THE TASK: Could you render these items as a numbered list and leave out the blank lines?
--- Start of DATA IN THIS EXERCISE ---
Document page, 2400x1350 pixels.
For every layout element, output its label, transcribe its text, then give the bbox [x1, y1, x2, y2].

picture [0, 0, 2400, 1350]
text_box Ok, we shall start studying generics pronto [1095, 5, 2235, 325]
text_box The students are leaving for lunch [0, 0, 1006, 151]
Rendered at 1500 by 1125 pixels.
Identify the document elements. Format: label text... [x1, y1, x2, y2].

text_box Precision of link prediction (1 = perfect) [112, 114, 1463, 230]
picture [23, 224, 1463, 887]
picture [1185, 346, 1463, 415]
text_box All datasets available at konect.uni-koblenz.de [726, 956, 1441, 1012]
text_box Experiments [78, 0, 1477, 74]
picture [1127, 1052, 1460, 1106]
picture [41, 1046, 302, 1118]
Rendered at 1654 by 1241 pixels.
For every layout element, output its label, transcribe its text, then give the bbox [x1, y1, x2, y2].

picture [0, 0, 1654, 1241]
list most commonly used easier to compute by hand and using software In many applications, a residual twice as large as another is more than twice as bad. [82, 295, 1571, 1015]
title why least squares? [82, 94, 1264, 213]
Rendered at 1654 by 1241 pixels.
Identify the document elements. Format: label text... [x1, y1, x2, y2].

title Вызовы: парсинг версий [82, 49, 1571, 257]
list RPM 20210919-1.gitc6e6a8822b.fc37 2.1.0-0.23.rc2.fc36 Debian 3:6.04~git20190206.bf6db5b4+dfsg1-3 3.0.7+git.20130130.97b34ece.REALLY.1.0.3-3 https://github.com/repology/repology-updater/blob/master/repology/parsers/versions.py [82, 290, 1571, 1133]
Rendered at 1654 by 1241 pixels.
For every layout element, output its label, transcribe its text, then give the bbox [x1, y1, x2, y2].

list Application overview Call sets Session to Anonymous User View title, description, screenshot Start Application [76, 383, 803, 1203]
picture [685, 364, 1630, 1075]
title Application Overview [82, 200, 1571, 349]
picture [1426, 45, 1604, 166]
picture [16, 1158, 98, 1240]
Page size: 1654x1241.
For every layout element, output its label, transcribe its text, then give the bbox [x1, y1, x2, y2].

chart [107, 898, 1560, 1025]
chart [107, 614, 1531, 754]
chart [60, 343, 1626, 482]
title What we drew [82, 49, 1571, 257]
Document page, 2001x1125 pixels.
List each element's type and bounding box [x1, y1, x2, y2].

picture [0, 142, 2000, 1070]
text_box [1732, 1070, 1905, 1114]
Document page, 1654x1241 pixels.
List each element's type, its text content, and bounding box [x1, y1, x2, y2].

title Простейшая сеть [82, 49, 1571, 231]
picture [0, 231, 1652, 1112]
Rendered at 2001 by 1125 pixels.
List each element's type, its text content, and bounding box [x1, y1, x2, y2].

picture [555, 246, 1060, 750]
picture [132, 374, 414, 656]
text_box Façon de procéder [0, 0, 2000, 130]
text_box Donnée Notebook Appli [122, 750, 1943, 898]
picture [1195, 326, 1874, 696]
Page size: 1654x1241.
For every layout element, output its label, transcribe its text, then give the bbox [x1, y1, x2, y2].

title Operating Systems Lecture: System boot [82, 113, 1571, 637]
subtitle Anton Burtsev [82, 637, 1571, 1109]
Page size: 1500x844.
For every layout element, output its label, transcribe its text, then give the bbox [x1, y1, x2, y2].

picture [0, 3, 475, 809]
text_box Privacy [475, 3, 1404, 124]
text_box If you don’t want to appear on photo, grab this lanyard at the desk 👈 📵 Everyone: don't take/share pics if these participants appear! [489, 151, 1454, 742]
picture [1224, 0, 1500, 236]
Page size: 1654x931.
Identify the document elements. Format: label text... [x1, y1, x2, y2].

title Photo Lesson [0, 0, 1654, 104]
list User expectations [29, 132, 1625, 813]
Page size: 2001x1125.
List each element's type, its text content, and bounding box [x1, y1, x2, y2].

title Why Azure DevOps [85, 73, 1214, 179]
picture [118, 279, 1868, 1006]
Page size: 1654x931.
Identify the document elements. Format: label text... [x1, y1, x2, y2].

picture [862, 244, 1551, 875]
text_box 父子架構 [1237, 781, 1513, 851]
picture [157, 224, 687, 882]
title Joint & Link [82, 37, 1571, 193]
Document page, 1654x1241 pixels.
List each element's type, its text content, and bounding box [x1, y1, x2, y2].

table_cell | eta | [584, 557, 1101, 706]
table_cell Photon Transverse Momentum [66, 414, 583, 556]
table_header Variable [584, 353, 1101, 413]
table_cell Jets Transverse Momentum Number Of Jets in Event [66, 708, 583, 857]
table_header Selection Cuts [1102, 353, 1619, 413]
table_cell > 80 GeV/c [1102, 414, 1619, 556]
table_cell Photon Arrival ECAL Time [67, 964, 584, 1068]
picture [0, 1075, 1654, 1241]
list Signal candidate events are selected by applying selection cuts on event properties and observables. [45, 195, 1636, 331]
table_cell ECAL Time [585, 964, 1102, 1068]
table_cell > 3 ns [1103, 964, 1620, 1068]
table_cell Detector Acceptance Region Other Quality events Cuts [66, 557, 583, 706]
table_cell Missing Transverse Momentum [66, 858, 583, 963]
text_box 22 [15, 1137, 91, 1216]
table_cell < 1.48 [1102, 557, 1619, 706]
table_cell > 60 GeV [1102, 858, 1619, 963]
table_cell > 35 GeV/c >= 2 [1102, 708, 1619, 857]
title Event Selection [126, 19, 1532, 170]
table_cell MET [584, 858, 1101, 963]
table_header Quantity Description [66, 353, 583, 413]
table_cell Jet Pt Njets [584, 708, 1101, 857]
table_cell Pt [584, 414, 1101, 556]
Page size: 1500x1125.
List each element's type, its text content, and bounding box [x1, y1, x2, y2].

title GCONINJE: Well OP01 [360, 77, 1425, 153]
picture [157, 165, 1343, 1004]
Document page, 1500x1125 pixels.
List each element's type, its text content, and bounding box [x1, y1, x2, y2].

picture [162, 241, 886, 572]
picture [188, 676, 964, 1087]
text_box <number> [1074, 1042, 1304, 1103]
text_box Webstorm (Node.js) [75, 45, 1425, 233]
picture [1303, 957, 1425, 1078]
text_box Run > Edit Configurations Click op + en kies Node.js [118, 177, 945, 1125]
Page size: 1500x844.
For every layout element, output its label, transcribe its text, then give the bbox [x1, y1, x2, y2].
--- End of DATA IN THIS EXERCISE ---
FINISHED TASK:
1. Document page, 2400x1350 pixels.
2. For every layout element, output its label, transcribe its text, then give the bbox [x1, y1, x2, y2].
3. picture [0, 0, 2400, 1350]
4. text_box Ok, we shall start studying generics pronto [1095, 5, 2235, 325]
5. text_box The students are leaving for lunch [0, 0, 1006, 151]
6. Rendered at 1500 by 1125 pixels.
7. Identify the document elements. Format: label text... [x1, y1, x2, y2].
8. text_box Precision of link prediction (1 = perfect) [112, 114, 1463, 230]
9. picture [23, 224, 1463, 887]
10. picture [1185, 346, 1463, 415]
11. text_box All datasets available at konect.uni-koblenz.de [726, 956, 1441, 1012]
12. text_box Experiments [78, 0, 1477, 74]
13. picture [1127, 1052, 1460, 1106]
14. picture [41, 1046, 302, 1118]
15. Rendered at 1654 by 1241 pixels.
16. For every layout element, output its label, transcribe its text, then give the bbox [x1, y1, x2, y2].
17. picture [0, 0, 1654, 1241]
18. list most commonly used easier to compute by hand and using software In many applications, a residual twice as large as another is more than twice as bad. [82, 295, 1571, 1015]
19. title why least squares? [82, 94, 1264, 213]
20. Rendered at 1654 by 1241 pixels.
21. Identify the document elements. Format: label text... [x1, y1, x2, y2].
22. title Вызовы: парсинг версий [82, 49, 1571, 257]
23. list RPM 20210919-1.gitc6e6a8822b.fc37 2.1.0-0.23.rc2.fc36 Debian 3:6.04~git20190206.bf6db5b4+dfsg1-3 3.0.7+git.20130130.97b34ece.REALLY.1.0.3-3 https://github.com/repology/repology-updater/blob/master/repology/parsers/versions.py [82, 290, 1571, 1133]
24. Rendered at 1654 by 1241 pixels.
25. For every layout element, output its label, transcribe its text, then give the bbox [x1, y1, x2, y2].
26. list Application overview Call sets Session to Anonymous User View title, description, screenshot Start Application [76, 383, 803, 1203]
27. picture [685, 364, 1630, 1075]
28. title Application Overview [82, 200, 1571, 349]
29. picture [1426, 45, 1604, 166]
30. picture [16, 1158, 98, 1240]
31. Page size: 1654x1241.
32. For every layout element, output its label, transcribe its text, then give the bbox [x1, y1, x2, y2].
33. chart [107, 898, 1560, 1025]
34. chart [107, 614, 1531, 754]
35. chart [60, 343, 1626, 482]
36. title What we drew [82, 49, 1571, 257]
37. Document page, 2001x1125 pixels.
38. List each element's type and bounding box [x1, y1, x2, y2].
39. picture [0, 142, 2000, 1070]
40. text_box [1732, 1070, 1905, 1114]
41. Document page, 1654x1241 pixels.
42. List each element's type, its text content, and bounding box [x1, y1, x2, y2].
43. title Простейшая сеть [82, 49, 1571, 231]
44. picture [0, 231, 1652, 1112]
45. Rendered at 2001 by 1125 pixels.
46. List each element's type, its text content, and bounding box [x1, y1, x2, y2].
47. picture [555, 246, 1060, 750]
48. picture [132, 374, 414, 656]
49. text_box Façon de procéder [0, 0, 2000, 130]
50. text_box Donnée Notebook Appli [122, 750, 1943, 898]
51. picture [1195, 326, 1874, 696]
52. Page size: 1654x1241.
53. For every layout element, output its label, transcribe its text, then give the bbox [x1, y1, x2, y2].
54. title Operating Systems Lecture: System boot [82, 113, 1571, 637]
55. subtitle Anton Burtsev [82, 637, 1571, 1109]
56. Page size: 1500x844.
57. For every layout element, output its label, transcribe its text, then give the bbox [x1, y1, x2, y2].
58. picture [0, 3, 475, 809]
59. text_box Privacy [475, 3, 1404, 124]
60. text_box If you don’t want to appear on photo, grab this lanyard at the desk 👈 📵 Everyone: don't take/share pics if these participants appear! [489, 151, 1454, 742]
61. picture [1224, 0, 1500, 236]
62. Page size: 1654x931.
63. Identify the document elements. Format: label text... [x1, y1, x2, y2].
64. title Photo Lesson [0, 0, 1654, 104]
65. list User expectations [29, 132, 1625, 813]
66. Page size: 2001x1125.
67. List each element's type, its text content, and bounding box [x1, y1, x2, y2].
68. title Why Azure DevOps [85, 73, 1214, 179]
69. picture [118, 279, 1868, 1006]
70. Page size: 1654x931.
71. Identify the document elements. Format: label text... [x1, y1, x2, y2].
72. picture [862, 244, 1551, 875]
73. text_box 父子架構 [1237, 781, 1513, 851]
74. picture [157, 224, 687, 882]
75. title Joint & Link [82, 37, 1571, 193]
76. Document page, 1654x1241 pixels.
77. List each element's type, its text content, and bounding box [x1, y1, x2, y2].
78. table_cell | eta | [584, 557, 1101, 706]
79. table_cell Photon Transverse Momentum [66, 414, 583, 556]
80. table_header Variable [584, 353, 1101, 413]
81. table_cell Jets Transverse Momentum Number Of Jets in Event [66, 708, 583, 857]
82. table_header Selection Cuts [1102, 353, 1619, 413]
83. table_cell > 80 GeV/c [1102, 414, 1619, 556]
84. table_cell Photon Arrival ECAL Time [67, 964, 584, 1068]
85. picture [0, 1075, 1654, 1241]
86. list Signal candidate events are selected by applying selection cuts on event properties and observables. [45, 195, 1636, 331]
87. table_cell ECAL Time [585, 964, 1102, 1068]
88. table_cell > 3 ns [1103, 964, 1620, 1068]
89. table_cell Detector Acceptance Region Other Quality events Cuts [66, 557, 583, 706]
90. table_cell Missing Transverse Momentum [66, 858, 583, 963]
91. text_box 22 [15, 1137, 91, 1216]
92. table_cell < 1.48 [1102, 557, 1619, 706]
93. table_cell > 60 GeV [1102, 858, 1619, 963]
94. table_cell > 35 GeV/c >= 2 [1102, 708, 1619, 857]
95. title Event Selection [126, 19, 1532, 170]
96. table_cell MET [584, 858, 1101, 963]
97. table_header Quantity Description [66, 353, 583, 413]
98. table_cell Jet Pt Njets [584, 708, 1101, 857]
99. table_cell Pt [584, 414, 1101, 556]
100. Page size: 1500x1125.
101. List each element's type, its text content, and bounding box [x1, y1, x2, y2].
102. title GCONINJE: Well OP01 [360, 77, 1425, 153]
103. picture [157, 165, 1343, 1004]
104. Document page, 1500x1125 pixels.
105. List each element's type, its text content, and bounding box [x1, y1, x2, y2].
106. picture [162, 241, 886, 572]
107. picture [188, 676, 964, 1087]
108. text_box <number> [1074, 1042, 1304, 1103]
109. text_box Webstorm (Node.js) [75, 45, 1425, 233]
110. picture [1303, 957, 1425, 1078]
111. text_box Run > Edit Configurations Click op + en kies Node.js [118, 177, 945, 1125]
112. Page size: 1500x844.
113. For every layout element, output its label, transcribe its text, then give the bbox [x1, y1, x2, y2].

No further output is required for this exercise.